*Your assignment*. Use the entries below and reproduce exactly the lines from the one containing "的異動或相關交易、交割、營運" down to the one containing "一般型股票基金，故本基金之風險", both of them included.

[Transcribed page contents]
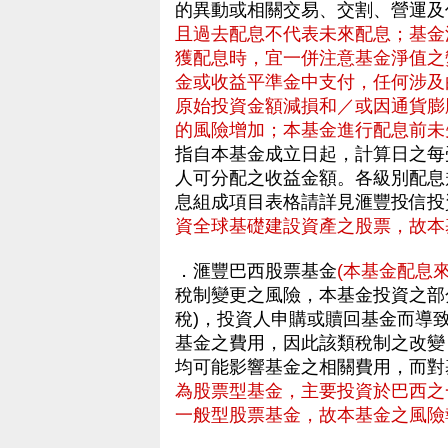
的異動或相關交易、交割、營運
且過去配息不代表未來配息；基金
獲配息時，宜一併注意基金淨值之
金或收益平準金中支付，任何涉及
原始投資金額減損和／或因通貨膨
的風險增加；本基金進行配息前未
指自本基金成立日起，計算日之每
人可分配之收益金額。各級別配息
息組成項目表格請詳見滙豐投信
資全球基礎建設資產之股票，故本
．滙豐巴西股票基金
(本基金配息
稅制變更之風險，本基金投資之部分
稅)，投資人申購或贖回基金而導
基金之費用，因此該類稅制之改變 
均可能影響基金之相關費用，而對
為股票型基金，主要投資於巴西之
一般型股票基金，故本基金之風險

---

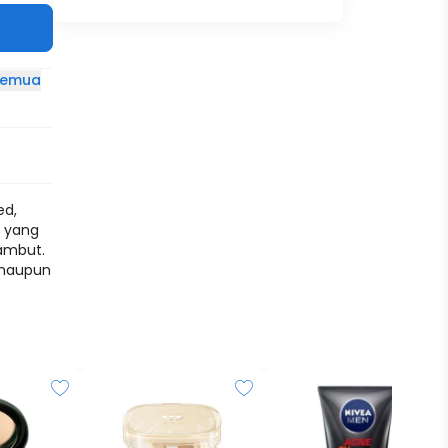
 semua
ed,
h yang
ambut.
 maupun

*Output of the task*.
的異動或相關交易、交割、營運
且過去配息不代表未來配息；基金
獲配息時，宜一併注意基金淨值之
金或收益平準金中支付，任何涉及
原始投資金額減損和／或因通貨膨
的風險增加；本基金進行配息前未
指自本基金成立日起，計算日之每
人可分配之收益金額。各級別配息
息組成項目表格請詳見滙豐投信
資全球基礎建設資產之股票，故本
．滙豐巴西股票基金
(本基金配息
稅制變更之風險，本基金投資之部分
稅)，投資人申購或贖回基金而導
基金之費用，因此該類稅制之改變 
均可能影響基金之相關費用，而對
為股票型基金，主要投資於巴西之
一般型股票基金，故本基金之風險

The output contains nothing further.